• Exercise aim:
Copy the lines of the following entries word for word, but leave out the pictures.

--- Start ---

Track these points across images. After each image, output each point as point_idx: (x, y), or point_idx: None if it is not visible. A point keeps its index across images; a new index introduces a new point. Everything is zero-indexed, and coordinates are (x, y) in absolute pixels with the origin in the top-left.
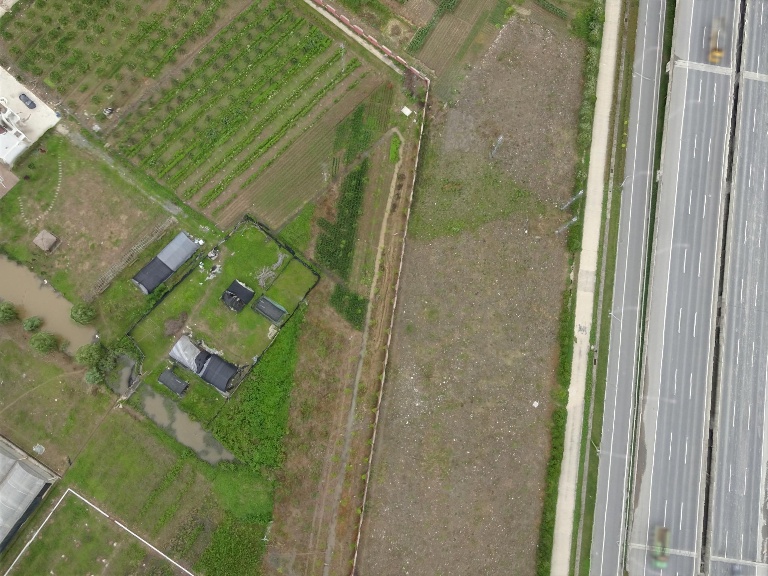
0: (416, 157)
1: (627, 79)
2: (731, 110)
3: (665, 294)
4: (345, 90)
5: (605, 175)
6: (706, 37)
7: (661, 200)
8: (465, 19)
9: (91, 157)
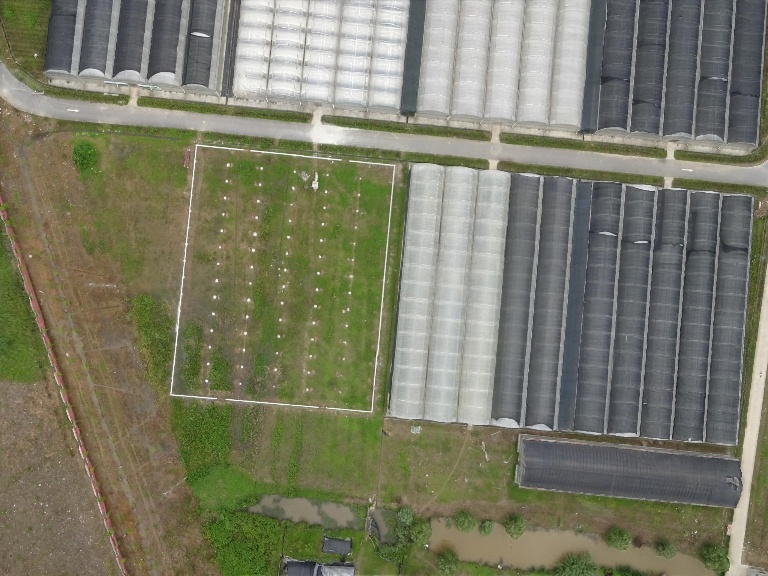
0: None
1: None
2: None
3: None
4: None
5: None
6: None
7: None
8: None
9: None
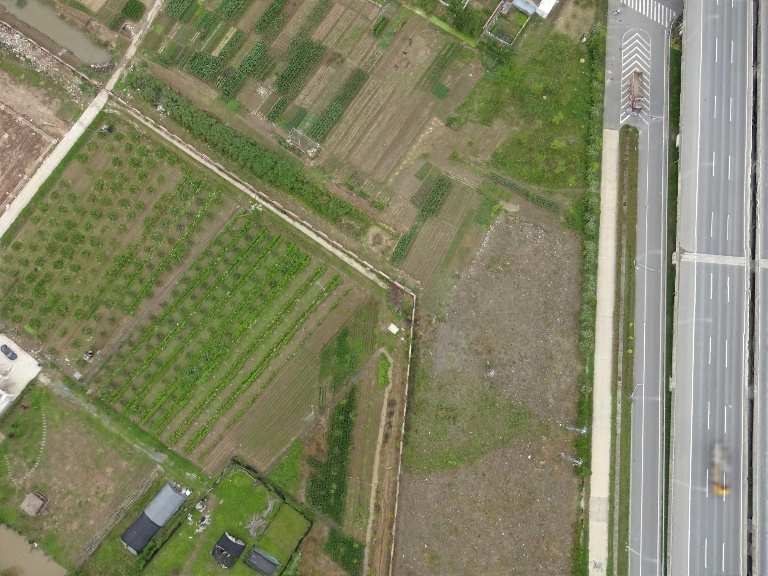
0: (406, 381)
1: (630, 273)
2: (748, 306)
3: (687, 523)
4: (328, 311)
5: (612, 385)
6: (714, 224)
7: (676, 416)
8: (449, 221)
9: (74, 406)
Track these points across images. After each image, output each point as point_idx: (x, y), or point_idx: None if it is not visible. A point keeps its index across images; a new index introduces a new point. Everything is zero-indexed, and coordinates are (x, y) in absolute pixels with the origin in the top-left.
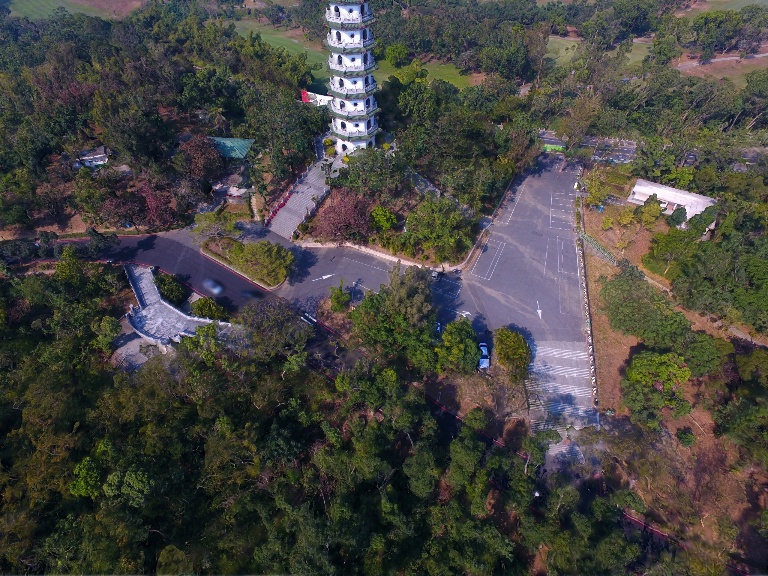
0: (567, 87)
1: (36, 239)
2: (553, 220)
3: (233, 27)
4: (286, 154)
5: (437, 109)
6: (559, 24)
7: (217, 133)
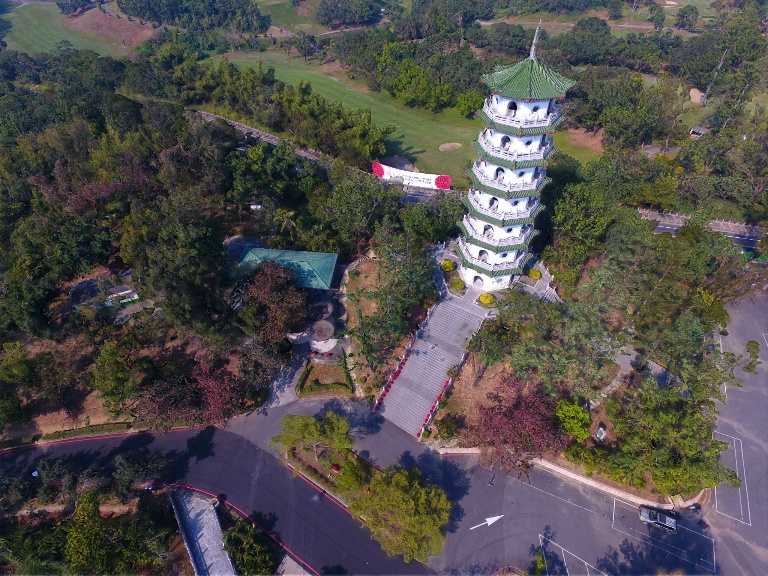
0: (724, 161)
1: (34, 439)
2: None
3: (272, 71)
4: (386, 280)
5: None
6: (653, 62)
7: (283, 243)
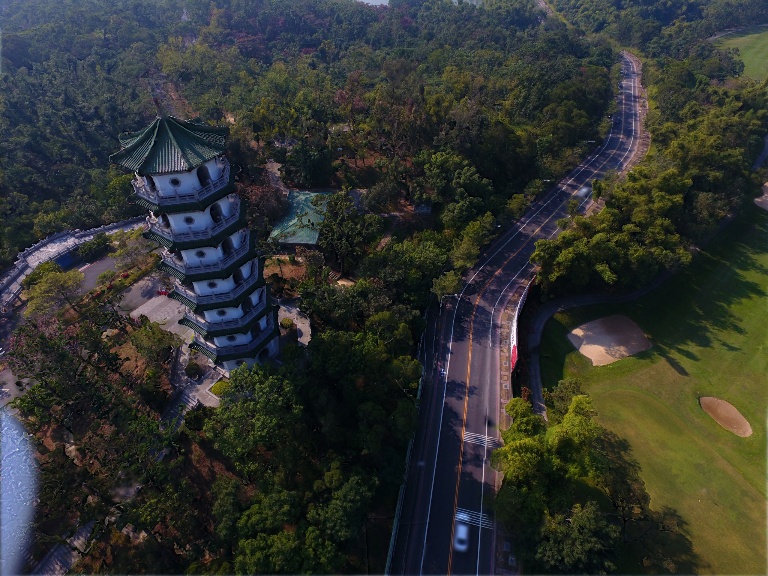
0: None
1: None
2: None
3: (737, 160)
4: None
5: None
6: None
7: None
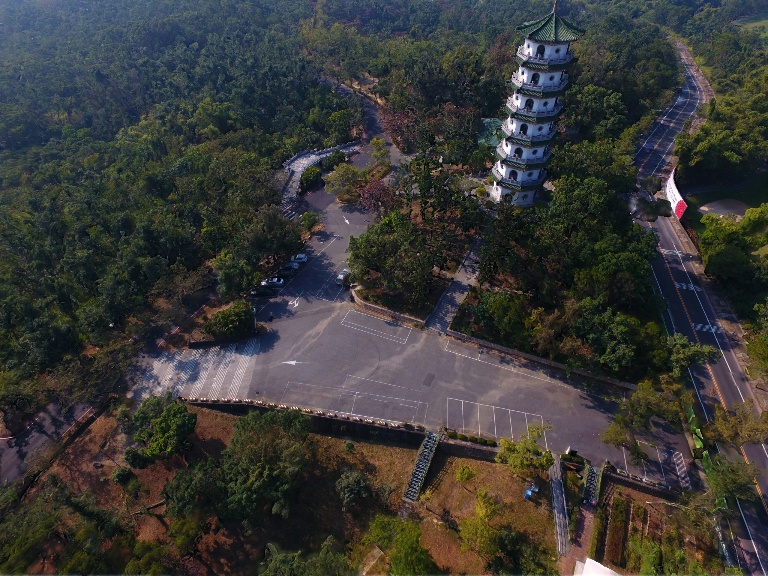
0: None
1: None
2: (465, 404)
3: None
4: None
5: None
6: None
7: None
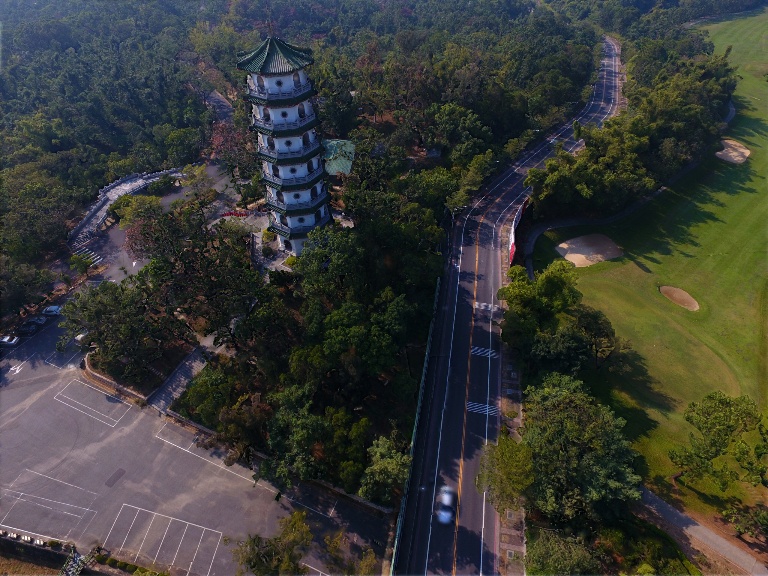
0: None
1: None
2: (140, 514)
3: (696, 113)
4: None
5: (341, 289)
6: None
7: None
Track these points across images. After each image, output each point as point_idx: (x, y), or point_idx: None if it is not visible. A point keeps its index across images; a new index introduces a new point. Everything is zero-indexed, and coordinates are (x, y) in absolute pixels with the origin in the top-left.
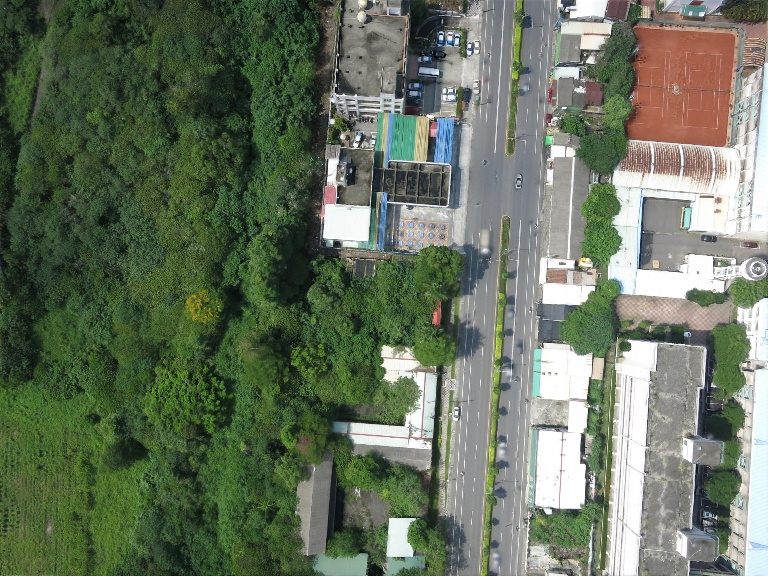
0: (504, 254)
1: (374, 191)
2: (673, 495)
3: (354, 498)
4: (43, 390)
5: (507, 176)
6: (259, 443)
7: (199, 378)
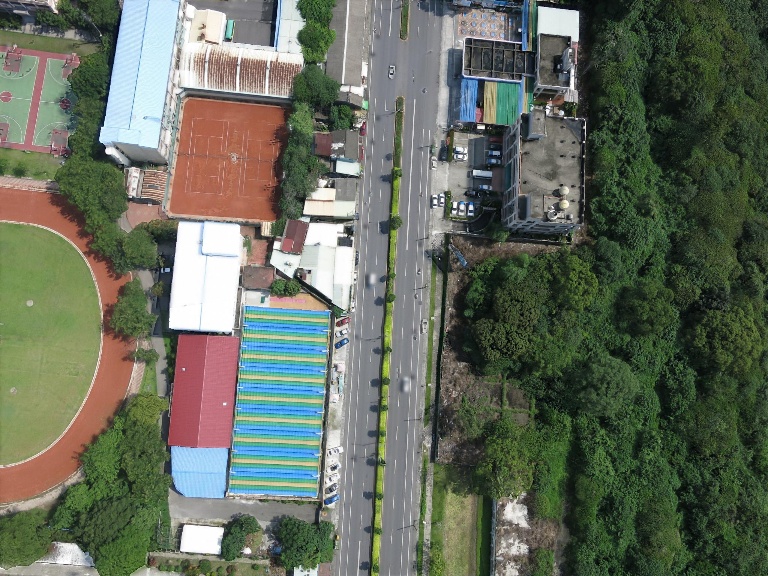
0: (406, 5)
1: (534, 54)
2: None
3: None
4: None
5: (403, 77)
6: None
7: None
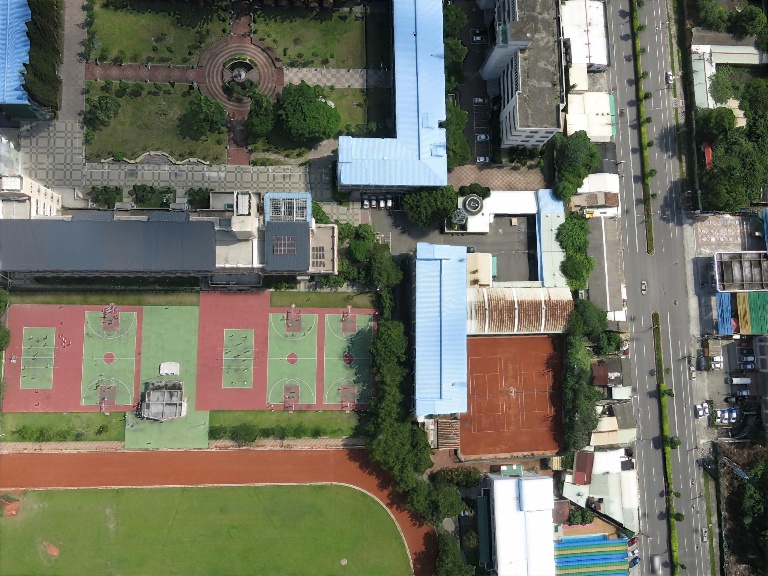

--- End ---

• Problem solution:
Track these points across images. After each image, output each point as point_idx: (x, y), or point_idx: None if it is not visible. A point keeps its index across images; a new index introduces a new point. Everything is zero-indexed, and coordinates are (x, y) in absolute pixels with the origin in the top-left.
0: (416, 157)
1: (627, 79)
2: (731, 110)
3: (665, 294)
4: (345, 90)
5: (605, 175)
6: (706, 37)
7: (661, 200)
8: (465, 19)
9: (91, 157)
0: None
1: None
2: None
3: None
4: None
5: None
6: None
7: None
8: None
9: None
0: (406, 381)
1: (630, 273)
2: (748, 306)
3: (687, 523)
4: (328, 311)
5: (612, 385)
6: (714, 224)
7: (676, 416)
8: (449, 221)
9: (74, 406)
Track these points across images. After each image, output each point as point_idx: (x, y), or point_idx: None if it is not visible. A point keeps its index across images; a new index introduces a new point. Everything is zero-indexed, and coordinates are (x, y) in absolute pixels with the origin in the top-left.
0: (567, 87)
1: (36, 239)
2: (553, 220)
3: (233, 27)
4: (286, 154)
5: (437, 109)
6: (559, 24)
7: (217, 133)
0: (724, 161)
1: (34, 439)
2: None
3: (272, 71)
4: (386, 280)
5: None
6: (653, 62)
7: (283, 243)
0: None
1: None
2: None
3: (737, 160)
4: None
5: None
6: None
7: None
0: None
1: None
2: (465, 404)
3: None
4: None
5: None
6: None
7: None
0: None
1: None
2: (140, 514)
3: (696, 113)
4: None
5: (341, 289)
6: None
7: None
Track these points across images. After each image, output each point as point_idx: (x, y), or point_idx: None if it is not visible. A point keeps its index across images; a new index introduces a new point. Everything is zero-indexed, and coordinates are (x, y) in absolute pixels with the origin in the top-left.
0: (504, 254)
1: (374, 191)
2: (673, 495)
3: (354, 498)
4: (43, 390)
5: (507, 176)
6: (259, 443)
7: (199, 378)
0: (406, 5)
1: (534, 54)
2: None
3: None
4: None
5: (403, 77)
6: None
7: None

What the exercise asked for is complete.